• **WHAT YOU SHOULD DO**: Write each line out exactly, leaving none out.

• **LISTED ENTRIES**:

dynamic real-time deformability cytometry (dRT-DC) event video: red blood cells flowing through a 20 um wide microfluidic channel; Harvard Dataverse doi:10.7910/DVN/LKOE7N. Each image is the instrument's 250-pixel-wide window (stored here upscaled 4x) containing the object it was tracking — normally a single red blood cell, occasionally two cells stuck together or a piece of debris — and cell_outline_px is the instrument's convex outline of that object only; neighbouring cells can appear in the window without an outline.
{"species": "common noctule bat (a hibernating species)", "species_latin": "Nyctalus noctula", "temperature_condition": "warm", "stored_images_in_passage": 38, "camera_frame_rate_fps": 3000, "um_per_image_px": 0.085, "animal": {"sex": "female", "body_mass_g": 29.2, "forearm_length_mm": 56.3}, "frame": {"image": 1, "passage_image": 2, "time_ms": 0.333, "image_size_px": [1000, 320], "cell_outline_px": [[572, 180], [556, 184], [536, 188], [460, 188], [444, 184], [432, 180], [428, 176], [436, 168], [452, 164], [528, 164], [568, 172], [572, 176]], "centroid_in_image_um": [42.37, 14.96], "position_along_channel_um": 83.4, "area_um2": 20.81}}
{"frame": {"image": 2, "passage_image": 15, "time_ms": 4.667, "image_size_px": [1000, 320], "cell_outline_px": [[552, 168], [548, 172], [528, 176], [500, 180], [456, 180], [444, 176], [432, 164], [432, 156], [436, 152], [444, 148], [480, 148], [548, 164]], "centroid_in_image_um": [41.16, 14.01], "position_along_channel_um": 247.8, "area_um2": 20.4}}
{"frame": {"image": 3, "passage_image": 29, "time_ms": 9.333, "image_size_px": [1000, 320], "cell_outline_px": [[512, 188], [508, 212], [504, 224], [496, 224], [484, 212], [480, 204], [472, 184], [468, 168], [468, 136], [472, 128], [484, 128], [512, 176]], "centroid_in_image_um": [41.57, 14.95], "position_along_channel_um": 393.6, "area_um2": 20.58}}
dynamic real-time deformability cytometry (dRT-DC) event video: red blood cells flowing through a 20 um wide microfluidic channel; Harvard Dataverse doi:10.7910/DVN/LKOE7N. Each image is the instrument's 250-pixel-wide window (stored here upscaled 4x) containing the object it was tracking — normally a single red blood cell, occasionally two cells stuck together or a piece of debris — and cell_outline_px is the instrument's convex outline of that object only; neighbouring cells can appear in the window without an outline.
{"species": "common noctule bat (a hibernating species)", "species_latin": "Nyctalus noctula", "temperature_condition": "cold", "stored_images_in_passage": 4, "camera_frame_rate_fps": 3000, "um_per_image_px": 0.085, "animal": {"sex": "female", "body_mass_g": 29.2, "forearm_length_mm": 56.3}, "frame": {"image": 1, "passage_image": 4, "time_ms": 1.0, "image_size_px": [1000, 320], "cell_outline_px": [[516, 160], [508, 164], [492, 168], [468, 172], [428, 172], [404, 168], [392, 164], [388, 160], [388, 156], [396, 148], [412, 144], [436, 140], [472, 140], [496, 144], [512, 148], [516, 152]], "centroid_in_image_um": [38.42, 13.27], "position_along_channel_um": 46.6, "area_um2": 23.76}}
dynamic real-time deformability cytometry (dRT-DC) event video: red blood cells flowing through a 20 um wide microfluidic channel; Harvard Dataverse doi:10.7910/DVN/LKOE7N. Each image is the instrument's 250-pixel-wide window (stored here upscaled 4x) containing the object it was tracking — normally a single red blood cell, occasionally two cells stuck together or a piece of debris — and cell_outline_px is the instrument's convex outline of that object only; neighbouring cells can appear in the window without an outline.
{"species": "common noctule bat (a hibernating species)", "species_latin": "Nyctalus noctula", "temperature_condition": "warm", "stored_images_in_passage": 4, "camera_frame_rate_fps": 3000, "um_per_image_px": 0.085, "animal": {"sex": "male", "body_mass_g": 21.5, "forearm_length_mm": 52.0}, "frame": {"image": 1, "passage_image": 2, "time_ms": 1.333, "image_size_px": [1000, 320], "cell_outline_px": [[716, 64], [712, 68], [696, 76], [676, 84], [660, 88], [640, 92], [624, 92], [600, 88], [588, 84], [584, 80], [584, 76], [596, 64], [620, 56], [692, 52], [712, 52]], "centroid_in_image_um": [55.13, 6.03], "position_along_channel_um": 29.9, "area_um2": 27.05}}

• **FINISHED ANSWER**:
dynamic real-time deformability cytometry (dRT-DC) event video: red blood cells flowing through a 20 um wide microfluidic channel; Harvard Dataverse doi:10.7910/DVN/LKOE7N. Each image is the instrument's 250-pixel-wide window (stored here upscaled 4x) containing the object it was tracking — normally a single red blood cell, occasionally two cells stuck together or a piece of debris — and cell_outline_px is the instrument's convex outline of that object only; neighbouring cells can appear in the window without an outline.
{"species": "common noctule bat (a hibernating species)", "species_latin": "Nyctalus noctula", "temperature_condition": "warm", "stored_images_in_passage": 38, "camera_frame_rate_fps": 3000, "um_per_image_px": 0.085, "animal": {"sex": "female", "body_mass_g": 29.2, "forearm_length_mm": 56.3}, "frame": {"image": 1, "passage_image": 2, "time_ms": 0.333, "image_size_px": [1000, 320], "cell_outline_px": [[572, 180], [556, 184], [536, 188], [460, 188], [444, 184], [432, 180], [428, 176], [436, 168], [452, 164], [528, 164], [568, 172], [572, 176]], "centroid_in_image_um": [42.37, 14.96], "position_along_channel_um": 83.4, "area_um2": 20.81}}
{"frame": {"image": 2, "passage_image": 15, "time_ms": 4.667, "image_size_px": [1000, 320], "cell_outline_px": [[552, 168], [548, 172], [528, 176], [500, 180], [456, 180], [444, 176], [432, 164], [432, 156], [436, 152], [444, 148], [480, 148], [548, 164]], "centroid_in_image_um": [41.16, 14.01], "position_along_channel_um": 247.8, "area_um2": 20.4}}
{"frame": {"image": 3, "passage_image": 29, "time_ms": 9.333, "image_size_px": [1000, 320], "cell_outline_px": [[512, 188], [508, 212], [504, 224], [496, 224], [484, 212], [480, 204], [472, 184], [468, 168], [468, 136], [472, 128], [484, 128], [512, 176]], "centroid_in_image_um": [41.57, 14.95], "position_along_channel_um": 393.6, "area_um2": 20.58}}
dynamic real-time deformability cytometry (dRT-DC) event video: red blood cells flowing through a 20 um wide microfluidic channel; Harvard Dataverse doi:10.7910/DVN/LKOE7N. Each image is the instrument's 250-pixel-wide window (stored here upscaled 4x) containing the object it was tracking — normally a single red blood cell, occasionally two cells stuck together or a piece of debris — and cell_outline_px is the instrument's convex outline of that object only; neighbouring cells can appear in the window without an outline.
{"species": "common noctule bat (a hibernating species)", "species_latin": "Nyctalus noctula", "temperature_condition": "cold", "stored_images_in_passage": 4, "camera_frame_rate_fps": 3000, "um_per_image_px": 0.085, "animal": {"sex": "female", "body_mass_g": 29.2, "forearm_length_mm": 56.3}, "frame": {"image": 1, "passage_image": 4, "time_ms": 1.0, "image_size_px": [1000, 320], "cell_outline_px": [[516, 160], [508, 164], [492, 168], [468, 172], [428, 172], [404, 168], [392, 164], [388, 160], [388, 156], [396, 148], [412, 144], [436, 140], [472, 140], [496, 144], [512, 148], [516, 152]], "centroid_in_image_um": [38.42, 13.27], "position_along_channel_um": 46.6, "area_um2": 23.76}}
dynamic real-time deformability cytometry (dRT-DC) event video: red blood cells flowing through a 20 um wide microfluidic channel; Harvard Dataverse doi:10.7910/DVN/LKOE7N. Each image is the instrument's 250-pixel-wide window (stored here upscaled 4x) containing the object it was tracking — normally a single red blood cell, occasionally two cells stuck together or a piece of debris — and cell_outline_px is the instrument's convex outline of that object only; neighbouring cells can appear in the window without an outline.
{"species": "common noctule bat (a hibernating species)", "species_latin": "Nyctalus noctula", "temperature_condition": "warm", "stored_images_in_passage": 4, "camera_frame_rate_fps": 3000, "um_per_image_px": 0.085, "animal": {"sex": "male", "body_mass_g": 21.5, "forearm_length_mm": 52.0}, "frame": {"image": 1, "passage_image": 2, "time_ms": 1.333, "image_size_px": [1000, 320], "cell_outline_px": [[716, 64], [712, 68], [696, 76], [676, 84], [660, 88], [640, 92], [624, 92], [600, 88], [588, 84], [584, 80], [584, 76], [596, 64], [620, 56], [692, 52], [712, 52]], "centroid_in_image_um": [55.13, 6.03], "position_along_channel_um": 29.9, "area_um2": 27.05}}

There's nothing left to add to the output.